• **Directions**: Render the lines of the items below as a Markdown table with the columns Row and Line, numbering each row in order. Omit blank lines and leave the pictures out.

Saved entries
"""
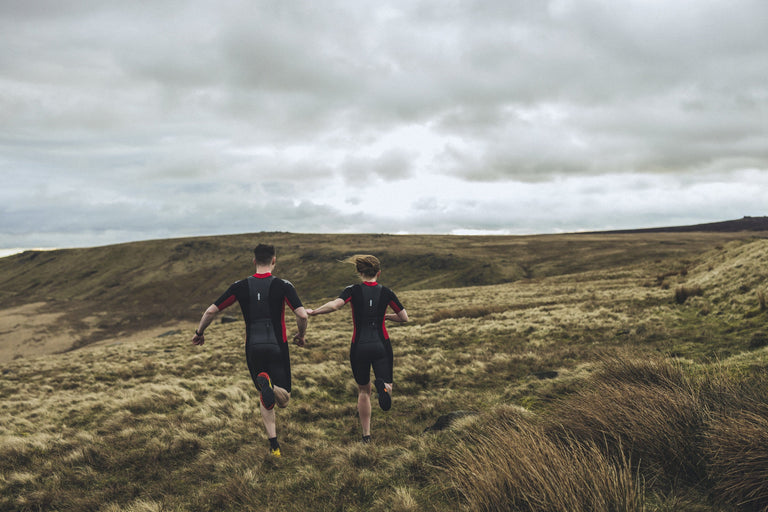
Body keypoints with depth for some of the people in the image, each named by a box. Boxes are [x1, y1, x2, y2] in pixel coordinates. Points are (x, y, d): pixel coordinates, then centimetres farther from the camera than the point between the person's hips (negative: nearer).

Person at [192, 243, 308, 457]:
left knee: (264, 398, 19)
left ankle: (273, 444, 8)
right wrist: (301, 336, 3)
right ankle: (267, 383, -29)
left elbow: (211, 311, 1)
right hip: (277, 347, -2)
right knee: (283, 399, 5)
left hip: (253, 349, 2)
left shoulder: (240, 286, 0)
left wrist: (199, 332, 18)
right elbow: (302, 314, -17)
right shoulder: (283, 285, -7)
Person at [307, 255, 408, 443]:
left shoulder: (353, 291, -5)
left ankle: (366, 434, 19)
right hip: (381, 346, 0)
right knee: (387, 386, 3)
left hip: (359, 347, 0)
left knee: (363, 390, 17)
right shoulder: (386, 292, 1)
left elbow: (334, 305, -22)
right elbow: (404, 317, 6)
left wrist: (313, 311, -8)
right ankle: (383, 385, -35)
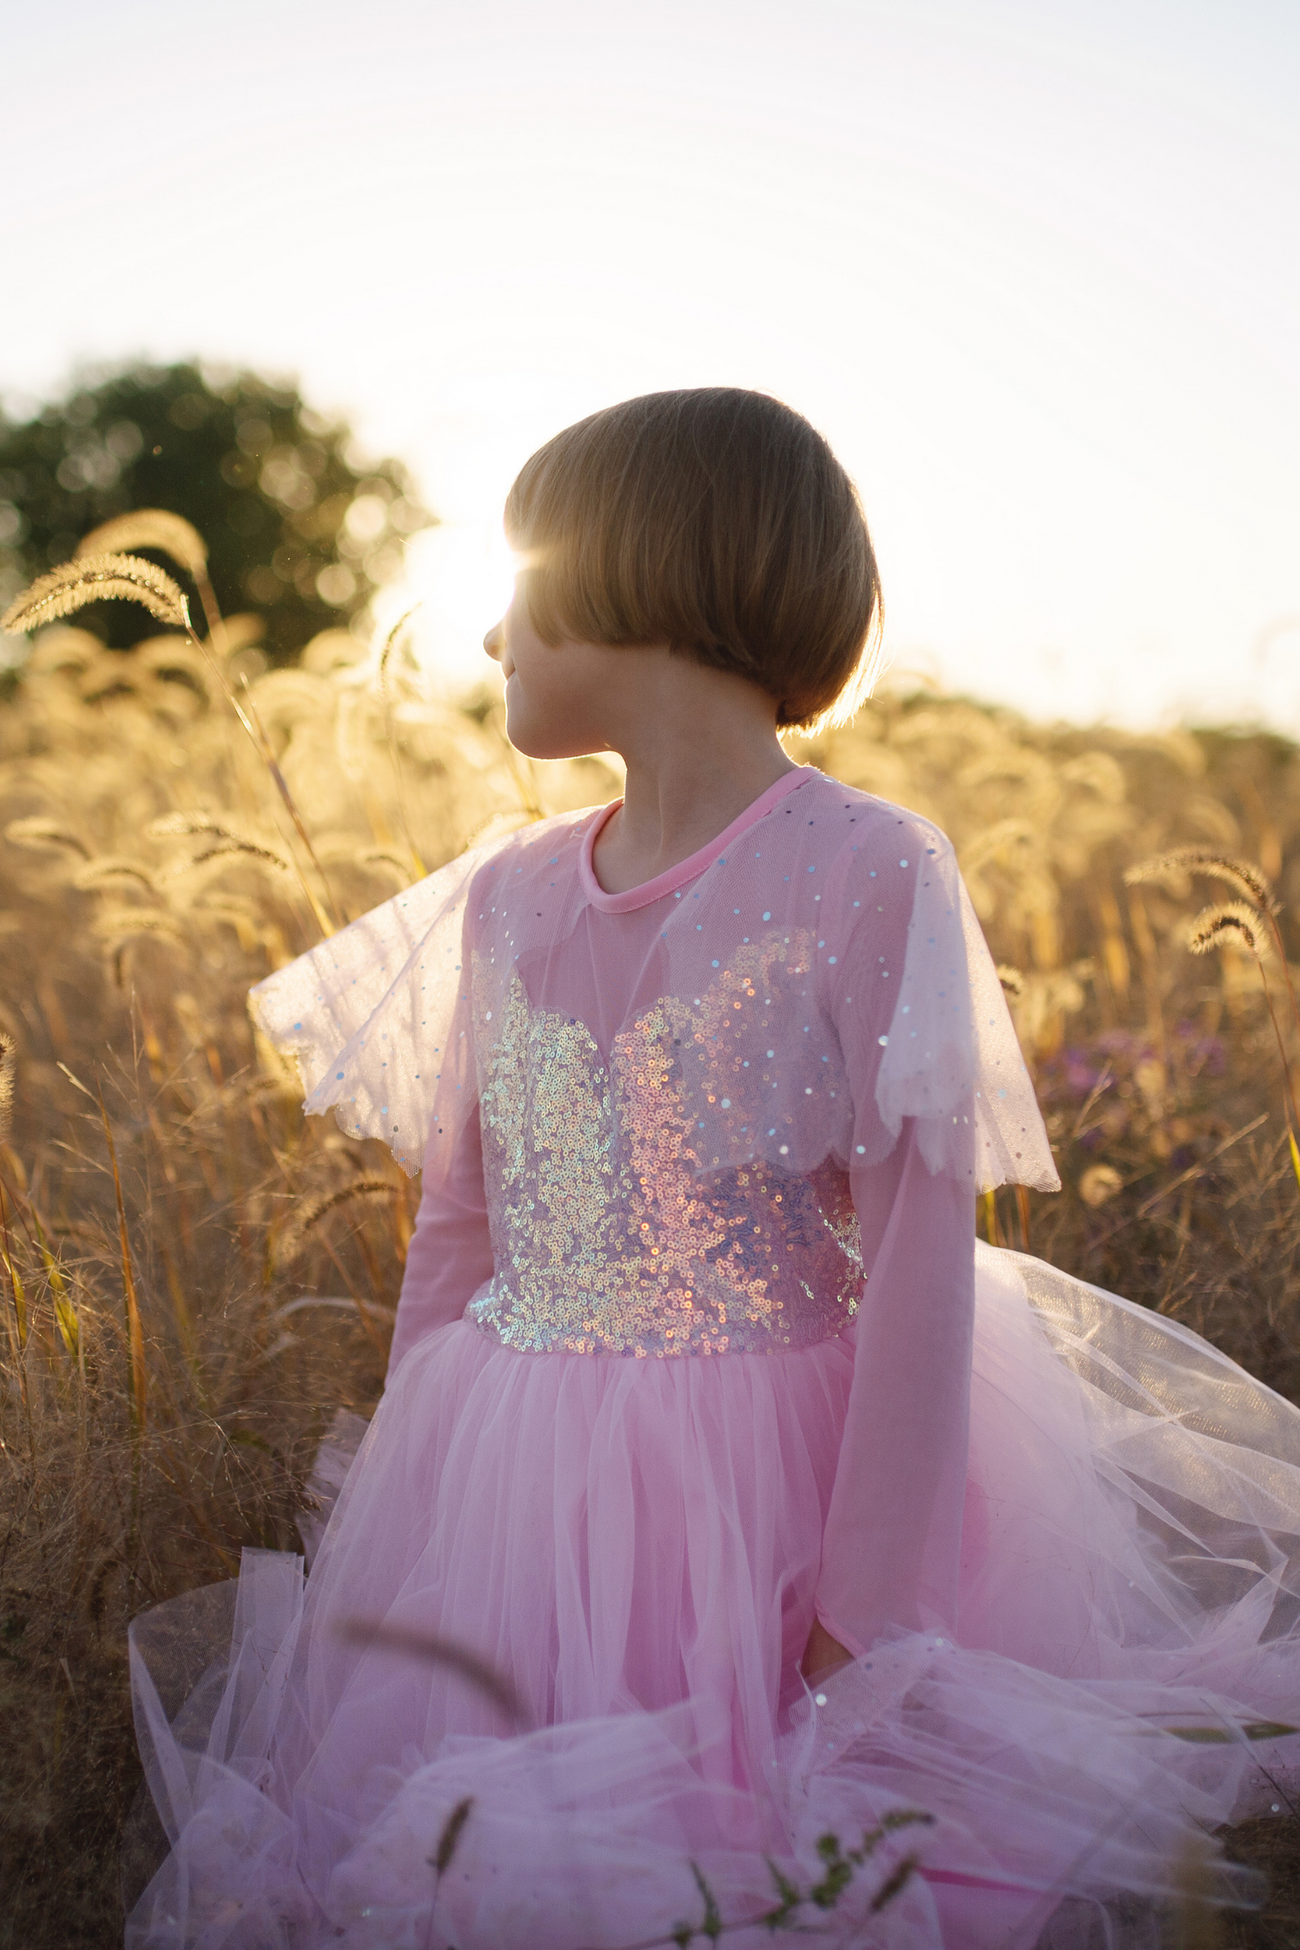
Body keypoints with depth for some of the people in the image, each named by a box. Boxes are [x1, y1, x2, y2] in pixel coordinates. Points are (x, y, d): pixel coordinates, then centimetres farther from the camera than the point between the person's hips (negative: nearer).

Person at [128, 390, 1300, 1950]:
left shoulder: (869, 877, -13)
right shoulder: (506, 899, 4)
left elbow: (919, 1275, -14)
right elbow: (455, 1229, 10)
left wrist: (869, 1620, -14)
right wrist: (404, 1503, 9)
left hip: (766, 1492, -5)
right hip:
"""
• **Response area**:
| Row | Line |
|---|---|
| 1 | Body keypoints with depth for some of the people in the image, each named by a box. Boxes are [x1, y1, x2, y2] in pixel coordinates. Points are (x, y, d): pixel coordinates, then centimetres farther from the camera than the point between the person's hips (negative: nearer). |
| 2 | Person at [192, 243, 308, 457]: |
| 3 | left knee: (264, 398, 19) |
| 4 | left ankle: (273, 444, 8) |
| 5 | right wrist: (301, 336, 3) |
| 6 | right ankle: (267, 383, -29) |
| 7 | left elbow: (211, 311, 1) |
| 8 | right hip: (277, 347, -2) |
| 9 | right knee: (283, 399, 5) |
| 10 | left hip: (253, 349, 2) |
| 11 | left shoulder: (240, 286, 0) |
| 12 | left wrist: (199, 332, 18) |
| 13 | right elbow: (302, 314, -17) |
| 14 | right shoulder: (283, 285, -7) |
| 15 | Person at [307, 255, 408, 443]: |
| 16 | left shoulder: (353, 291, -5) |
| 17 | left ankle: (366, 434, 19) |
| 18 | right hip: (381, 346, 0) |
| 19 | right knee: (387, 386, 3) |
| 20 | left hip: (359, 347, 0) |
| 21 | left knee: (363, 390, 17) |
| 22 | right shoulder: (386, 292, 1) |
| 23 | left elbow: (334, 305, -22) |
| 24 | right elbow: (404, 317, 6) |
| 25 | left wrist: (313, 311, -8) |
| 26 | right ankle: (383, 385, -35) |
| 27 | Body keypoints with depth for some of the people in the image, each named by a box. Boxes are [x1, y1, x2, y2] in pixel coordinates. Points are (x, y, d): pixel coordinates, then centimetres farther from the camera than the point between the person's hips (negative: nearer). |
| 28 | Person at [128, 390, 1300, 1950]: |
| 29 | left shoulder: (869, 877, -13) |
| 30 | right shoulder: (506, 899, 4) |
| 31 | left elbow: (919, 1275, -14) |
| 32 | right elbow: (455, 1229, 10) |
| 33 | left wrist: (869, 1620, -14) |
| 34 | right wrist: (404, 1503, 9) |
| 35 | left hip: (766, 1492, -5) |
| 36 | right hip: |